> _EXERCISE PROMPT_
Please output every record below exactly as written, leaving out any pictures.

> _INFORMATION SHOWN_
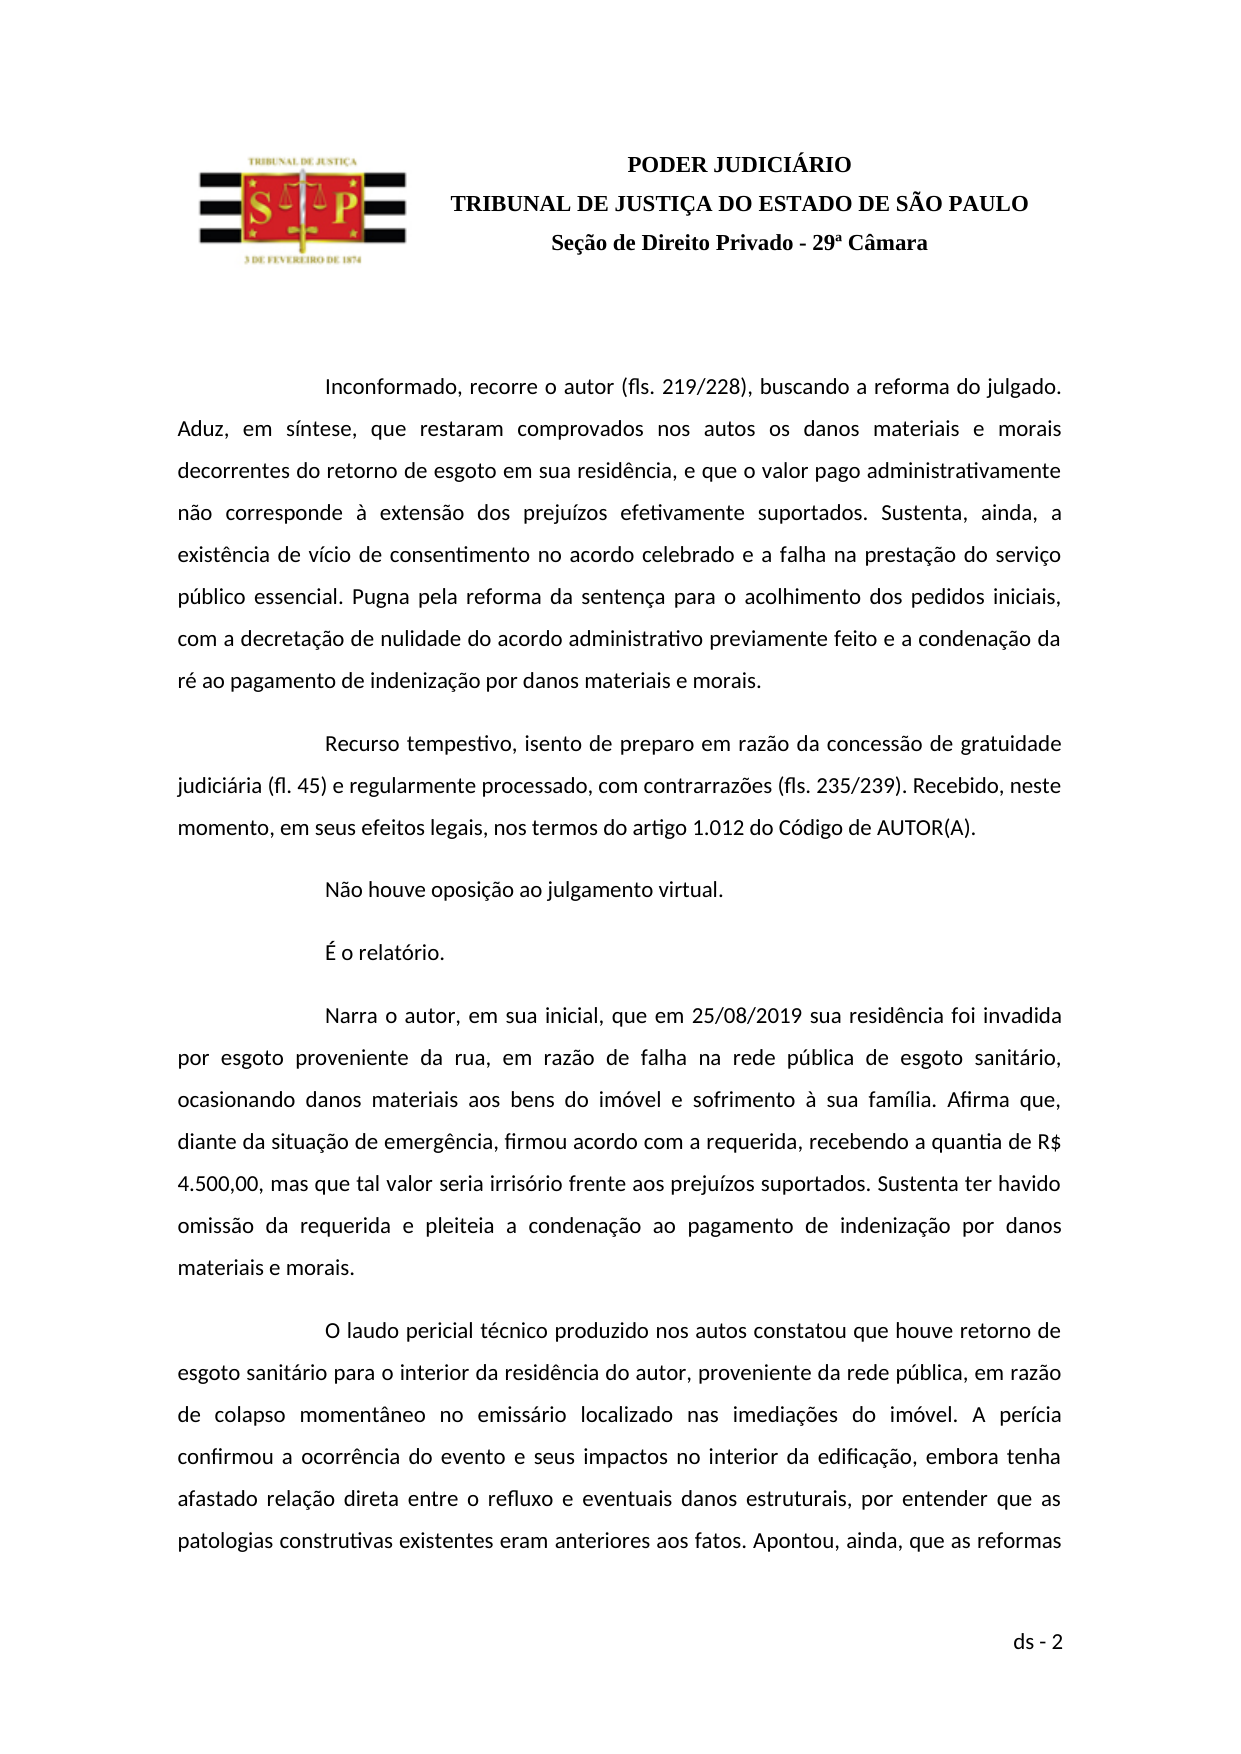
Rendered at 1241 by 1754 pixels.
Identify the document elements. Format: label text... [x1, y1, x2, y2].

text Recurso tempestivo, isento de preparo em razão da concessão de gratuidade judiciária (fl. 45) e regularmente processado, com contrarrazões (fls. 235/239). Recebido, neste momento, em seus efeitos legais, nos termos do artigo 1.012 do Código de AUTOR(A). [177, 729, 1063, 841]
text O laudo pericial técnico produzido nos autos constatou que houve retorno de esgoto sanitário para o interior da residência do autor, proveniente da rede pública, em razão de colapso momentâneo no emissário localizado nas imediações do imóvel. A perícia confirmou a ocorrência do evento e seus impactos no interior da edificação, embora tenha afastado relação direta entre o refluxo e eventuais danos estruturais, por entender que as patologias construtivas existentes eram anteriores aos fatos. Apontou, ainda, que as reformas e ampliações realizadas posteriormente no imóvel não foram integralmente documentadas nos autos, o que dificultaria eventual quantificação técnica dos prejuízos. [177, 1316, 1063, 1554]
text Narra o autor, em sua inicial, que em 25/08/2019 sua residência foi invadida por esgoto proveniente da rua, em razão de falha na rede pública de esgoto sanitário, ocasionando danos materiais aos bens do imóvel e sofrimento à sua família. Afirma que, diante da situação de emergência, firmou acordo com a requerida, recebendo a quantia de R$ 4.500,00, mas que tal valor seria irrisório frente aos prejuízos suportados. Sustenta ter havido omissão da requerida e pleiteia a condenação ao pagamento de indenização por danos materiais e morais. [177, 1001, 1063, 1281]
text Não houve oposição ao julgamento virtual. [177, 876, 1063, 903]
text Inconformado, recorre o autor (fls. 219/228), buscando a reforma do julgado. Aduz, em síntese, que restaram comprovados nos autos os danos materiais e morais decorrentes do retorno de esgoto em sua residência, e que o valor pago administrativamente não corresponde à extensão dos prejuízos efetivamente suportados. Sustenta, ainda, a existência de vício de consentimento no acordo celebrado e a falha na prestação do serviço público essencial. Pugna pela reforma da sentença para o acolhimento dos pedidos iniciais, com a decretação de nulidade do acordo administrativo previamente feito e a condenação da ré ao pagamento de indenização por danos materiais e morais. [177, 372, 1063, 694]
picture [185, 143, 421, 279]
text É o relatório. [177, 938, 1063, 966]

> _OUTPUT OF THE EXERCISE_
Rendered at 1241 by 1754 pixels.
Identify the document elements. Format: label text... [x1, y1, x2, y2].

text Recurso tempestivo, isento de preparo em razão da concessão de gratuidade judiciária (fl. 45) e regularmente processado, com contrarrazões (fls. 235/239). Recebido, neste momento, em seus efeitos legais, nos termos do artigo 1.012 do Código de AUTOR(A). [177, 729, 1063, 841]
text O laudo pericial técnico produzido nos autos constatou que houve retorno de esgoto sanitário para o interior da residência do autor, proveniente da rede pública, em razão de colapso momentâneo no emissário localizado nas imediações do imóvel. A perícia confirmou a ocorrência do evento e seus impactos no interior da edificação, embora tenha afastado relação direta entre o refluxo e eventuais danos estruturais, por entender que as patologias construtivas existentes eram anteriores aos fatos. Apontou, ainda, que as reformas e ampliações realizadas posteriormente no imóvel não foram integralmente documentadas nos autos, o que dificultaria eventual quantificação técnica dos prejuízos. [177, 1316, 1063, 1554]
text Narra o autor, em sua inicial, que em 25/08/2019 sua residência foi invadida por esgoto proveniente da rua, em razão de falha na rede pública de esgoto sanitário, ocasionando danos materiais aos bens do imóvel e sofrimento à sua família. Afirma que, diante da situação de emergência, firmou acordo com a requerida, recebendo a quantia de R$ 4.500,00, mas que tal valor seria irrisório frente aos prejuízos suportados. Sustenta ter havido omissão da requerida e pleiteia a condenação ao pagamento de indenização por danos materiais e morais. [177, 1001, 1063, 1281]
text Não houve oposição ao julgamento virtual. [177, 876, 1063, 903]
text Inconformado, recorre o autor (fls. 219/228), buscando a reforma do julgado. Aduz, em síntese, que restaram comprovados nos autos os danos materiais e morais decorrentes do retorno de esgoto em sua residência, e que o valor pago administrativamente não corresponde à extensão dos prejuízos efetivamente suportados. Sustenta, ainda, a existência de vício de consentimento no acordo celebrado e a falha na prestação do serviço público essencial. Pugna pela reforma da sentença para o acolhimento dos pedidos iniciais, com a decretação de nulidade do acordo administrativo previamente feito e a condenação da ré ao pagamento de indenização por danos materiais e morais. [177, 372, 1063, 694]
picture [185, 143, 421, 279]
text É o relatório. [177, 938, 1063, 966]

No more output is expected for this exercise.